TASK REQUIREMENTS
1/ From the essay on shoveling snow with failing eyesight, quote the part that opens with the words containing "I find myself" and closes with "better of me.".
2/ In the essay on shoveling snow with failing eyesight, since what year does the writer say his wife has been his anchor?

EXCERPTED PASSAGE
▽
I’m getting soft in my semi old age. In fact, I’m probably in the poorest shape of my life. I don’t really understand why, I mean, I get my proper nourishment every day. Ok, ok, I admit it. Some days I don’t have my recommended daily allowance of milk chocolate, but I more than make up for it the next day, or the day after, ok?

Tell you the truth, I had a hell of a time shoveling. It felt like a taste of those old panic attacks I used to get a few years ago. Maybe not quite as strong, but along the same lines. You see, as I have said a few times these past few months, my vision is nearing the end of its existence. I can’t see what I used to, and what I used to see just plain sucked. I guess I had grown complacent that the limited vision I had since 2010 would be with me for eternity. It wasn’t much to work with, but oh how I worked it. A landmark here, a door frame there, a shiny line of chrome, topped off with my two favorite trees on either side of my driveway, and I was all set to go and get some for myself.

As I slowly and deliberately pushed my snow scoop back and forth down the driveway Wednesday morning, I was faced with a deep, dark blackness that I neither welcomed, nor found any hope of being able to use. It was midnight at 10 o’clock in the morning. My two favorite trees were gone, my shrubs in front of the porch had disappeared, my garage door had vanished, the blue spruce that pointed me towards the East had up and walked away, and I was standing there, waiting for a car to go by, so that I might regain my orientation.

I find myself these days leaning and reaching as I make my way around the inside of my house. I am constantly searching for counter tops, chairs, door jams, doors, and anything that lends a hand with getting from one room to another. My wife keeps telling me I need to use my cane around the house, and I keep telling her that I will never use a cane around the inside of my house. I guess the sniveling little brat of a goat is hanging on to a sense of dignity that perhaps even I don’t understand.

No matter what it is, or called, or referred to, it’s what’s in front of me, and as I go after it, over and over again, you might say that I’m preparing for battle against a foe that will never get the better of me.

At least that’s how I approach it on most days.

My wife, God bless her, is putting up with an oil tanker full of crap that no one should ever have to endure. She has been my anchor these past six years. Hell, she’s been my anchor since 1980, and as I have said before, I owe her my life, and then some.

She has chosen to stay with me, for sicker, for poorer, for goat be in debt up to his goat caboose.

As I was saying, as I made my way down the drive with my snow scoop in my hands doing what snow scoops normally tend to do, the familiar shards of slighted sight were nowhere to be seen. I can’t imagine how the driveway looked after I finished, I mean the edges must have been as if a demolition derby wreaked havoc on the linear edges of the perfectly manicured attempt at snow removal.

As I stood there, leaning on my scoop, I listened for the oncoming traffic up and down our road. At one point, I stood there for what seemed like a goat day, until a lone car came slowly down the ridge. I was trying to gain some orientational clues as to how close I was to the road.

Is orientational a word?
△
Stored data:
▽
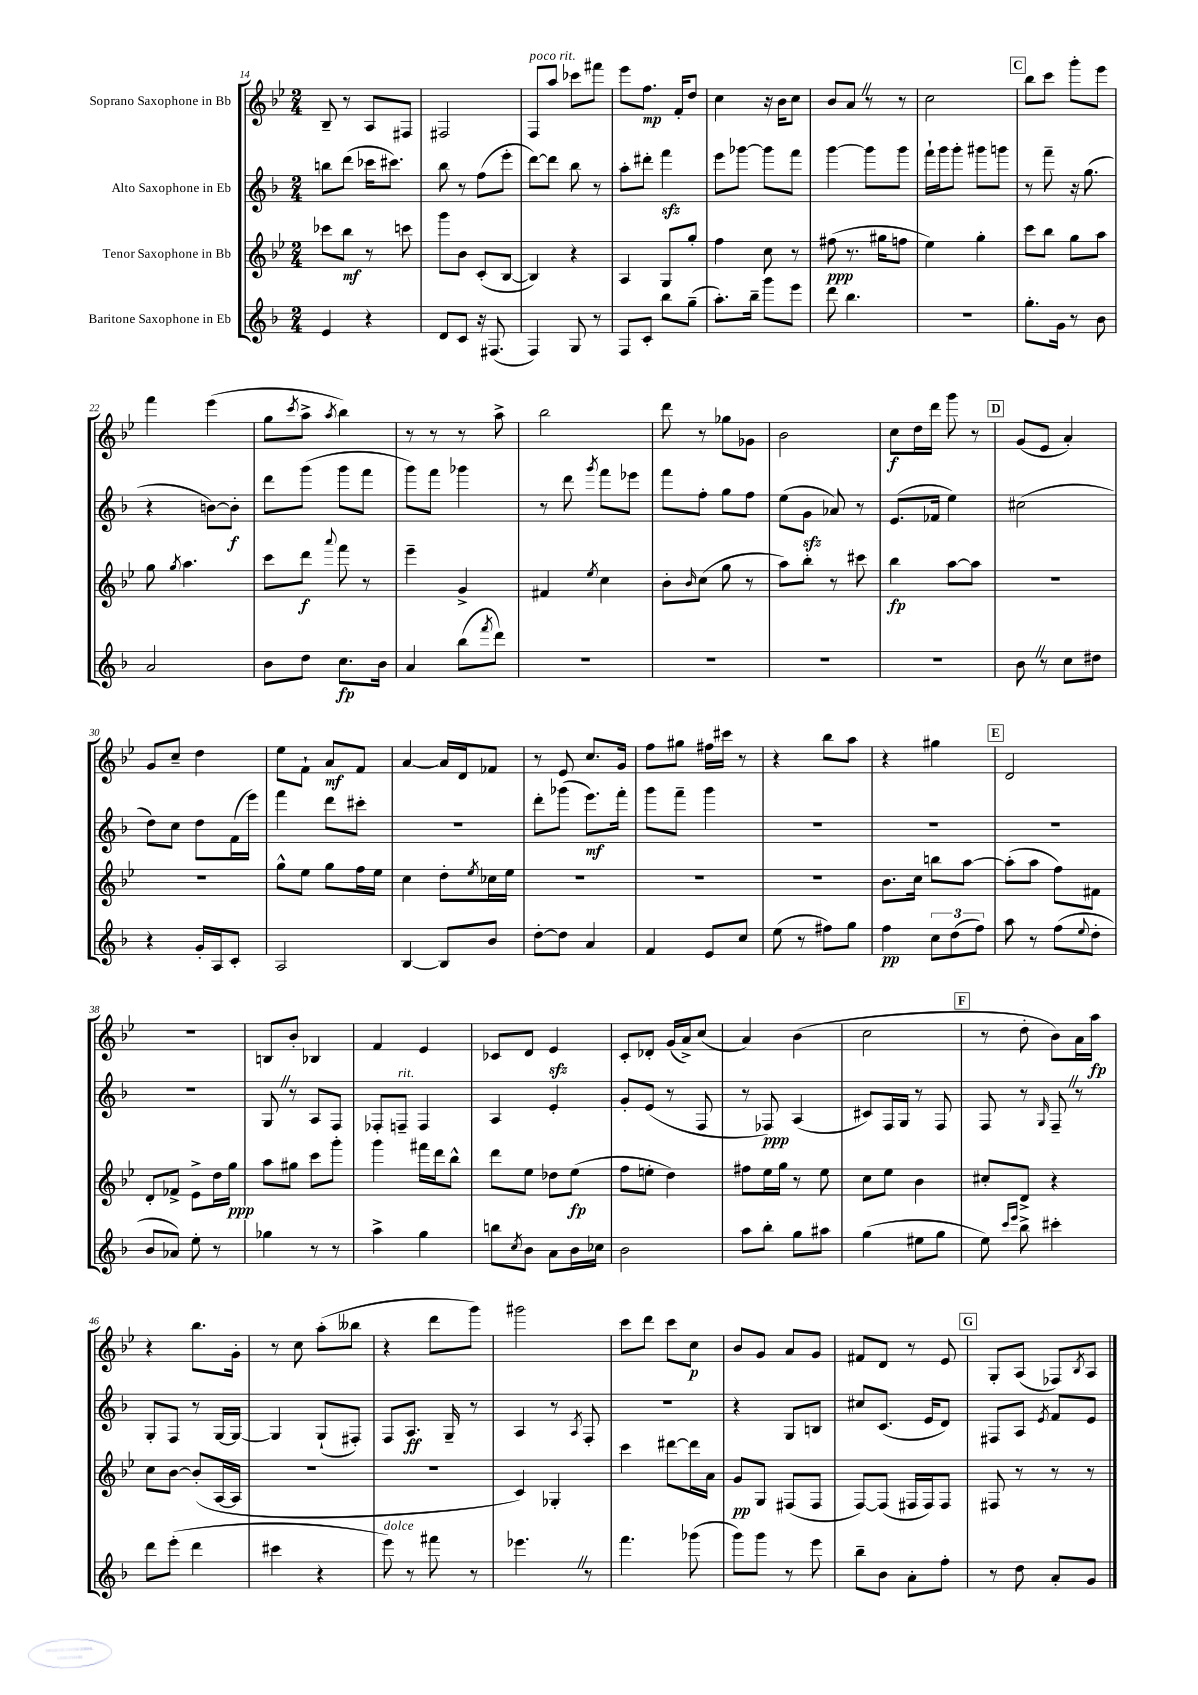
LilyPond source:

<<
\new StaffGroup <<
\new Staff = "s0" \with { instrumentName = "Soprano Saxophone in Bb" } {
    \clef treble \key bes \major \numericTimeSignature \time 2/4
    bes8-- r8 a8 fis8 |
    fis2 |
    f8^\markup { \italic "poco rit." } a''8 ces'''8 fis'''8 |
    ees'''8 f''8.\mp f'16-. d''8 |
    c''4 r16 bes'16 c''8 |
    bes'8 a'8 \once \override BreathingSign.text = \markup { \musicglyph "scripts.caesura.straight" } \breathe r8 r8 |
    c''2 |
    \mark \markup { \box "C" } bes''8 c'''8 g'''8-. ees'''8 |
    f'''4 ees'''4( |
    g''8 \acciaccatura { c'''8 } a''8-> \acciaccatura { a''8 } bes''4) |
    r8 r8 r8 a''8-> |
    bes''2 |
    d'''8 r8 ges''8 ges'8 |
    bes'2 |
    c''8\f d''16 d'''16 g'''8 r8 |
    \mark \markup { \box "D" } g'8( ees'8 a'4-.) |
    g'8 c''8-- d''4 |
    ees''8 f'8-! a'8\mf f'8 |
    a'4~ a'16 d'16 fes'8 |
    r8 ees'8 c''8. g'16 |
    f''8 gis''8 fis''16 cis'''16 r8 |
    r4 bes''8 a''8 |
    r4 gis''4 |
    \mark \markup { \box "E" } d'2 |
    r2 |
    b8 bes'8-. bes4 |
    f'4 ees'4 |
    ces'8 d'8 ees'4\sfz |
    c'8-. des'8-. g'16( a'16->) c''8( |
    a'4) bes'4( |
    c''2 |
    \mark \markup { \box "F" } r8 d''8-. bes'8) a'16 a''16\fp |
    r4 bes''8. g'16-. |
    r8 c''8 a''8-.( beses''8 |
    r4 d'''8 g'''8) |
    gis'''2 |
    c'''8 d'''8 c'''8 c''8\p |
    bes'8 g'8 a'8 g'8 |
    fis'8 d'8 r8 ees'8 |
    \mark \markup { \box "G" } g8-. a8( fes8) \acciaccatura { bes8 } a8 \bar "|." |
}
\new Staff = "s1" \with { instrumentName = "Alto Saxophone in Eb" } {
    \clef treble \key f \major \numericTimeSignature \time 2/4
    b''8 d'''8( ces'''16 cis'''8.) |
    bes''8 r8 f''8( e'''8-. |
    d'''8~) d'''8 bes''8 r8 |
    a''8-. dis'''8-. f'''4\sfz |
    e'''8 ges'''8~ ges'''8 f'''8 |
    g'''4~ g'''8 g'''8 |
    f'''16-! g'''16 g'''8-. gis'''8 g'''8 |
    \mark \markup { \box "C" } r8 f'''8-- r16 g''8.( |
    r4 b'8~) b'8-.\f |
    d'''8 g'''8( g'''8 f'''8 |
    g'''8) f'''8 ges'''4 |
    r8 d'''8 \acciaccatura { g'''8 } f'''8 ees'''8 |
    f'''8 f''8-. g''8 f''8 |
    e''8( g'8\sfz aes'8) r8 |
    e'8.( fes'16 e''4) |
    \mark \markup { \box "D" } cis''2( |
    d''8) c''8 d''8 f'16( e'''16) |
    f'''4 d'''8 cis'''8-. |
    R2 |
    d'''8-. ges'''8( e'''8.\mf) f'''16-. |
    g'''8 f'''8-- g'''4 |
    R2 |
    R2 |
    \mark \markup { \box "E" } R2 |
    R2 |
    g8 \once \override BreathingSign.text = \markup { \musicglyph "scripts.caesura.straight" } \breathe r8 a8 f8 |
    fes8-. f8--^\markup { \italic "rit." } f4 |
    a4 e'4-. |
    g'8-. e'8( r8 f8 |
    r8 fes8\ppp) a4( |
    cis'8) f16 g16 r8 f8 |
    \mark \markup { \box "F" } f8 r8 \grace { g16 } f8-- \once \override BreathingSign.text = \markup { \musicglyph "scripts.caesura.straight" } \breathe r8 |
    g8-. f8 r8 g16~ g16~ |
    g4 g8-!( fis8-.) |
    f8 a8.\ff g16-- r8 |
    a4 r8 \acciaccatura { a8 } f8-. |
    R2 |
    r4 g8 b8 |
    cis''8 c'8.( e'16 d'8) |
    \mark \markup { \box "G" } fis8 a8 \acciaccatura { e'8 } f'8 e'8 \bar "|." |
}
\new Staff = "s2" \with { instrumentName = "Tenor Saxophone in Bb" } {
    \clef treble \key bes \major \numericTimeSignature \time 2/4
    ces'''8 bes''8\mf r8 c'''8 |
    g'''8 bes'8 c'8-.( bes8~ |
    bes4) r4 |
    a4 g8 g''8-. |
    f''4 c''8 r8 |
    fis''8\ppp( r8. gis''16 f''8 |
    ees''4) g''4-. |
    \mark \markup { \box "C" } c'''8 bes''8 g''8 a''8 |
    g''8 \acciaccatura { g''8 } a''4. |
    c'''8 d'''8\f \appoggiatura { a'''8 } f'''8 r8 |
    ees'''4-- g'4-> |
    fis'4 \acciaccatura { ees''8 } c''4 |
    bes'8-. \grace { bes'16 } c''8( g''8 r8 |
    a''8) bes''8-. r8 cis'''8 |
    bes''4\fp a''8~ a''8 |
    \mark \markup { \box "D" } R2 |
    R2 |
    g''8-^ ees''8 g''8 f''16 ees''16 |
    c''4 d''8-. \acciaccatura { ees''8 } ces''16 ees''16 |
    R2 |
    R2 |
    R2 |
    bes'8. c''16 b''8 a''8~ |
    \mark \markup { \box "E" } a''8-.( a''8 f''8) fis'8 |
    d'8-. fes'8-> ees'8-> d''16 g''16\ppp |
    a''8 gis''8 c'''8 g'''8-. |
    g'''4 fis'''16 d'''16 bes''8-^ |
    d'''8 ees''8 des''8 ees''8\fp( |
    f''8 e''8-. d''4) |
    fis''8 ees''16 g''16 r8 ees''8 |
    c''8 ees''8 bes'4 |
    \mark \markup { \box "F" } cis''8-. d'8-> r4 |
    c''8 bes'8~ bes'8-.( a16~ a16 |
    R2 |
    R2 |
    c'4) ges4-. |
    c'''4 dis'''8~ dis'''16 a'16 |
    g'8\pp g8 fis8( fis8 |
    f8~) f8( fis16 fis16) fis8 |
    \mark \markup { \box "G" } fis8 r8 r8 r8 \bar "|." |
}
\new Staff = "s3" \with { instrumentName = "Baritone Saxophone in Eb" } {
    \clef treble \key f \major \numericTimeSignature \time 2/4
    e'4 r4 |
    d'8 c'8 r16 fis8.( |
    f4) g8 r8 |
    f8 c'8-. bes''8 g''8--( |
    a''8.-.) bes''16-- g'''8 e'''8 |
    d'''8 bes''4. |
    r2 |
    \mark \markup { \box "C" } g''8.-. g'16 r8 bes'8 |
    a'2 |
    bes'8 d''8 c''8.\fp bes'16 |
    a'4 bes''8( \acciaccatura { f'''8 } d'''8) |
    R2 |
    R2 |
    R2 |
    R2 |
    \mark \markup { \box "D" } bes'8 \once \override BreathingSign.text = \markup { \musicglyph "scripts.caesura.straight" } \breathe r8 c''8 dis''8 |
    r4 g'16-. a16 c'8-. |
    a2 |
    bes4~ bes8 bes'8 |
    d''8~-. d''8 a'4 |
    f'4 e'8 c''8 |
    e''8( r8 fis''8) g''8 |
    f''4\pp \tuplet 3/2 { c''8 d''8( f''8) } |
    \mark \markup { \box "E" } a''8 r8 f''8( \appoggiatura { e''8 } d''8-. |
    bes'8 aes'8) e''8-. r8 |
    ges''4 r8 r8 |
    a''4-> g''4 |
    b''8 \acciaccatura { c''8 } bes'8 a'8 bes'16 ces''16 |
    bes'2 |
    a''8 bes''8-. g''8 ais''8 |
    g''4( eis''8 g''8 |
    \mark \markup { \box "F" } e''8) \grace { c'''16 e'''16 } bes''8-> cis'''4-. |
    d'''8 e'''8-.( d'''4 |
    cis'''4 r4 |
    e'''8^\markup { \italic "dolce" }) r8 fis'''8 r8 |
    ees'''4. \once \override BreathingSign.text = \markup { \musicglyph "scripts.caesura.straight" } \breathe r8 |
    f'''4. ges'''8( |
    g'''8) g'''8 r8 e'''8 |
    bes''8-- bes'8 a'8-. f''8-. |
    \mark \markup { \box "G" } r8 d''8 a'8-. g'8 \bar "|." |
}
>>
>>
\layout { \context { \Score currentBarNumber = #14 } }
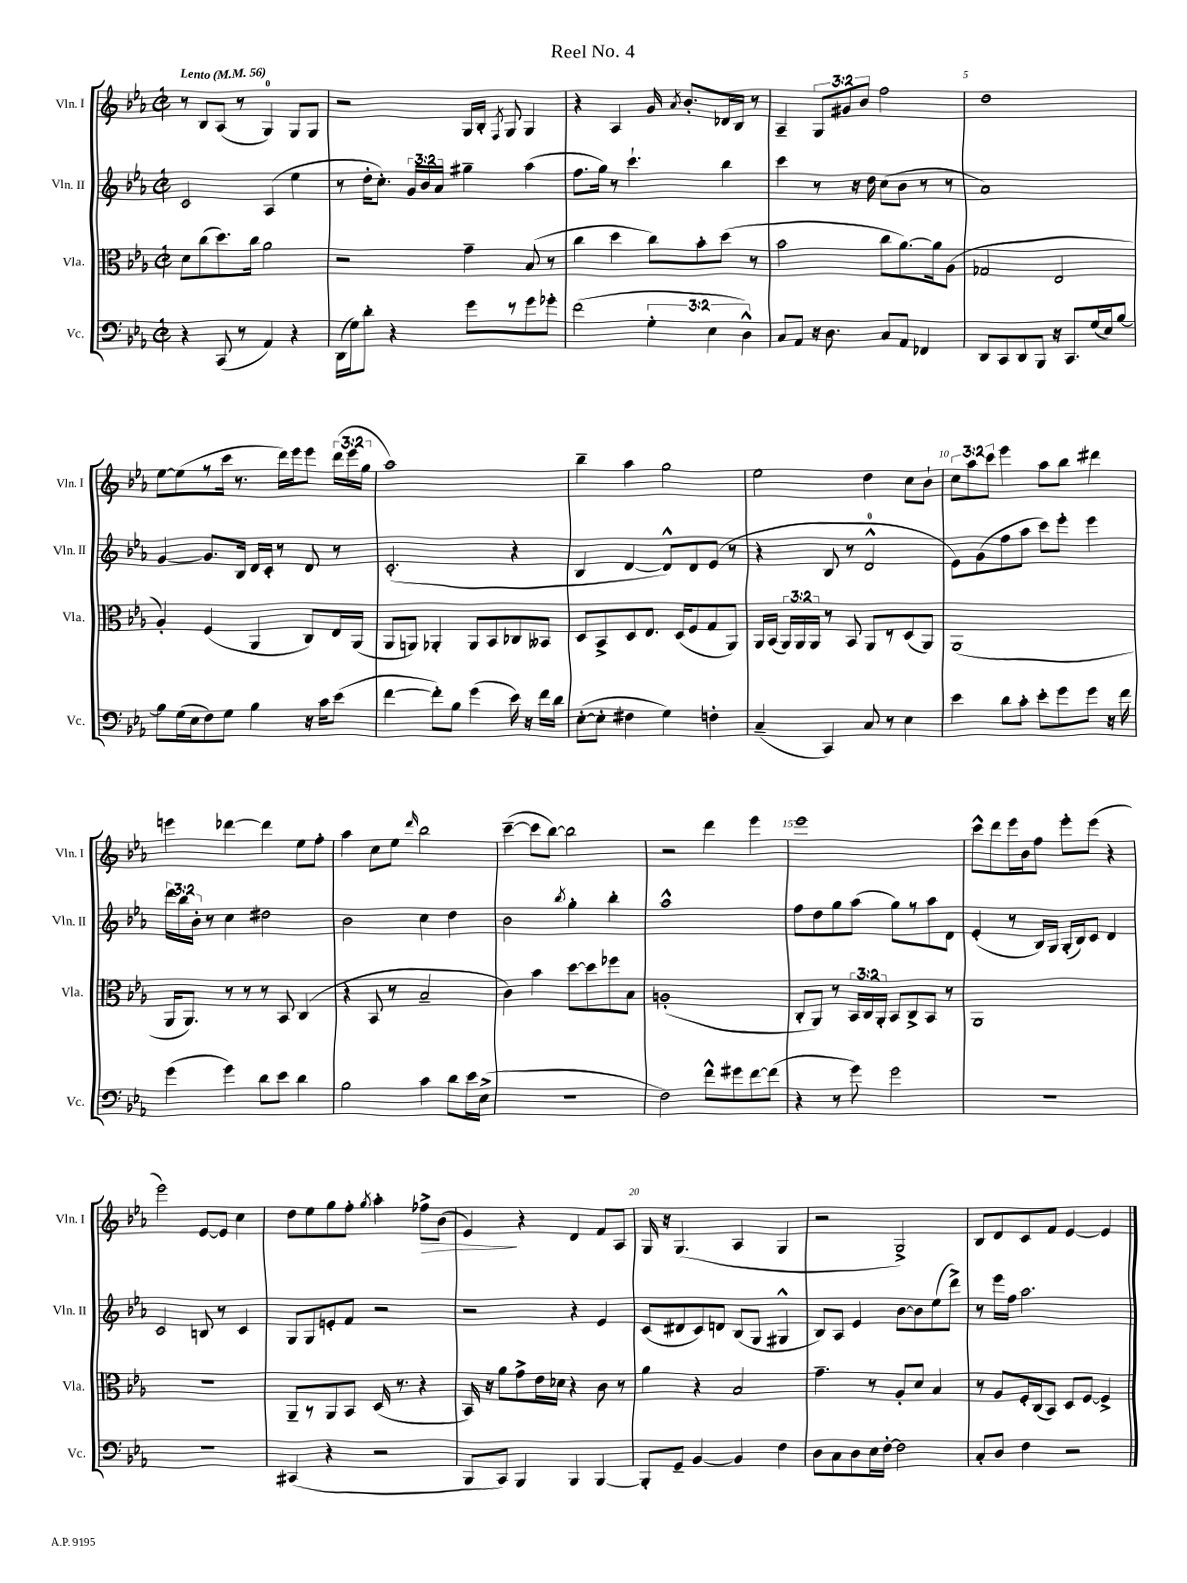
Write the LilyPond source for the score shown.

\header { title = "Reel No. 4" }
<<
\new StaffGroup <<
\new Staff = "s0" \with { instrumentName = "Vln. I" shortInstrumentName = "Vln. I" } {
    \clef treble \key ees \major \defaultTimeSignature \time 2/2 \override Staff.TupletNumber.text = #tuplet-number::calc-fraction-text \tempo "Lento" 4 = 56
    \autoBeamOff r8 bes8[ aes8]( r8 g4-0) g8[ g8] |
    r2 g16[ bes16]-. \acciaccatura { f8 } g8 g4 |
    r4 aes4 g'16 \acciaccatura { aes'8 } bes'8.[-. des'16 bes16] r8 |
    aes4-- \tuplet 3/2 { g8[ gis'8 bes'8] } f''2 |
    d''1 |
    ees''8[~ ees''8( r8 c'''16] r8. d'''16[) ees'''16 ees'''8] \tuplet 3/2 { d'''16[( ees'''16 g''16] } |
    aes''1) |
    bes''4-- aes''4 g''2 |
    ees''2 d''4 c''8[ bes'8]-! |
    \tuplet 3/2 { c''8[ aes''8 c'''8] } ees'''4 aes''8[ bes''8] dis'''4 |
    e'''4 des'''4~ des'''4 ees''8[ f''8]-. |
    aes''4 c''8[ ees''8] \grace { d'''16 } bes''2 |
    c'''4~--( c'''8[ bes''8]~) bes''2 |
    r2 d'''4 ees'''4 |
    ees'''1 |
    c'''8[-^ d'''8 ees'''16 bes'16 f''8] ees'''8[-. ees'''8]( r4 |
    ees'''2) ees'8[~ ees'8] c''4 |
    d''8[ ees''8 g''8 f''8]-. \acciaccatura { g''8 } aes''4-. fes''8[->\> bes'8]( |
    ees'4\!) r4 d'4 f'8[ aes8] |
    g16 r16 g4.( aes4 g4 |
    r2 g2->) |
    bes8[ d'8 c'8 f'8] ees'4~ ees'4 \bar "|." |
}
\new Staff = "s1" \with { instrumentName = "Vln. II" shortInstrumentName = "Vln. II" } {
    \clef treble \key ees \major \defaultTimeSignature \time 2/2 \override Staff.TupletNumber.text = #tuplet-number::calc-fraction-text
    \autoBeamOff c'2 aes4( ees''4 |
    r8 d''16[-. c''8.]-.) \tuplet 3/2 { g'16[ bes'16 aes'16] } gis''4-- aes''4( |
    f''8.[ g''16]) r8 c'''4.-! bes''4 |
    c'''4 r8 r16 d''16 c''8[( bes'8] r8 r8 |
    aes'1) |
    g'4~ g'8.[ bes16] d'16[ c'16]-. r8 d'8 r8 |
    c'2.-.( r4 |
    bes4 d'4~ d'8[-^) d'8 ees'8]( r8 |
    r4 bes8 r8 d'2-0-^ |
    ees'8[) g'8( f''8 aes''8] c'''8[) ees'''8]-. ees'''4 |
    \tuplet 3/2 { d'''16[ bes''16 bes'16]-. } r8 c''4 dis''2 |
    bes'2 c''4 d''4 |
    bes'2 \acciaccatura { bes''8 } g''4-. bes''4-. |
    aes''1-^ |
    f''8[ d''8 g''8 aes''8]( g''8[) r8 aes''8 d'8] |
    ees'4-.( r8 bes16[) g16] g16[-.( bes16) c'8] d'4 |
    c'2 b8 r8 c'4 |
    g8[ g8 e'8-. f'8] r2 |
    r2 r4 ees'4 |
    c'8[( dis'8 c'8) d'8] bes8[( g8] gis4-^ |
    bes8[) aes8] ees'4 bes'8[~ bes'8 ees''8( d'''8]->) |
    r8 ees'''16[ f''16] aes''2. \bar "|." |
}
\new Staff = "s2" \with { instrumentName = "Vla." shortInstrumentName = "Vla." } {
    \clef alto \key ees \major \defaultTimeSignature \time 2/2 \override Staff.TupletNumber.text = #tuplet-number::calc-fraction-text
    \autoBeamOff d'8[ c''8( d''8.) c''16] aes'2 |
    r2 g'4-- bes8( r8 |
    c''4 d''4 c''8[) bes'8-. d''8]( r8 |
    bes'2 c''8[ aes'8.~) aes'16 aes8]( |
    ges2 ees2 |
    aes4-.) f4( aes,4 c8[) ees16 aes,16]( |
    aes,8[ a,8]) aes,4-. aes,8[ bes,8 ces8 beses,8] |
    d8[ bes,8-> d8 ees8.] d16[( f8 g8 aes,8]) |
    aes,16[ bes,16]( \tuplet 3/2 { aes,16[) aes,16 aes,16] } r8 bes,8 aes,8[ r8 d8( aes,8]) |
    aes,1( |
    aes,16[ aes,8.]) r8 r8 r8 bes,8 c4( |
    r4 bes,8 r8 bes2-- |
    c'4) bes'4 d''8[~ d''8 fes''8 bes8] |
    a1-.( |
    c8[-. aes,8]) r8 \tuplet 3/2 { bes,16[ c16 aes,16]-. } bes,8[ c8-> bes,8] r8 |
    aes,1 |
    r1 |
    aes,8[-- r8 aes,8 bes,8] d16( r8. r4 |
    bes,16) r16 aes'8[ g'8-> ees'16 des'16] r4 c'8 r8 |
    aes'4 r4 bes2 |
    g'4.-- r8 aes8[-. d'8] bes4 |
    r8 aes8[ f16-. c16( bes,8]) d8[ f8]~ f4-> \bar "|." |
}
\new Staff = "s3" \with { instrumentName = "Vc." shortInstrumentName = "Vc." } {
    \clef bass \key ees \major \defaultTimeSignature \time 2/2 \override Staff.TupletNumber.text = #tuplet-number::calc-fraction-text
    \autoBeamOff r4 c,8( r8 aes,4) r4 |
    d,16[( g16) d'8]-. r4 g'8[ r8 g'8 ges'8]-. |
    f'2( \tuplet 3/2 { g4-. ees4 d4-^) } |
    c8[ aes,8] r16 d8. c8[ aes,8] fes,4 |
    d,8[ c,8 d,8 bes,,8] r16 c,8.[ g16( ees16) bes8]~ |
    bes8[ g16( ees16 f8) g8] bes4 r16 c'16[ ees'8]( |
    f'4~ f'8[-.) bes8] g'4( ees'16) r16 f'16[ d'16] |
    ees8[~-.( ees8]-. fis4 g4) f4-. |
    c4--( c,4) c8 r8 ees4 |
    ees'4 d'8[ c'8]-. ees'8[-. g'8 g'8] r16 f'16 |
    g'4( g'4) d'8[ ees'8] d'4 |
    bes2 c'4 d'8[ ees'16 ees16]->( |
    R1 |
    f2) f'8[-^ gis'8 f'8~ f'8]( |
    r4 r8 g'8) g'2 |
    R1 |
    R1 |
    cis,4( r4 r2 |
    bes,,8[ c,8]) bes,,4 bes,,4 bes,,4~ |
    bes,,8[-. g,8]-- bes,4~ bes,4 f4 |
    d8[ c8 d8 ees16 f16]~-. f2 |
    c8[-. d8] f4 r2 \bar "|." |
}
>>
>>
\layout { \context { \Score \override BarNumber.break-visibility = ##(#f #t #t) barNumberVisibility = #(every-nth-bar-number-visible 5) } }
△
FULL SOLUTIONS
1/
I find myself these days leaning and reaching as I make my way around the inside of my house. I am constantly searching for counter tops, chairs, door jams, doors, and anything that lends a hand with getting from one room to another. My wife keeps telling me I need to use my cane around the house, and I keep telling her that I will never use a cane around the inside of my house. I guess the sniveling little brat of a goat is hanging on to a sense of dignity that perhaps even I don’t understand.

No matter what it is, or called, or referred to, it’s what’s in front of me, and as I go after it, over and over again, you might say that I’m preparing for battle against a foe that will never get the better of me.

2/ Since 1980.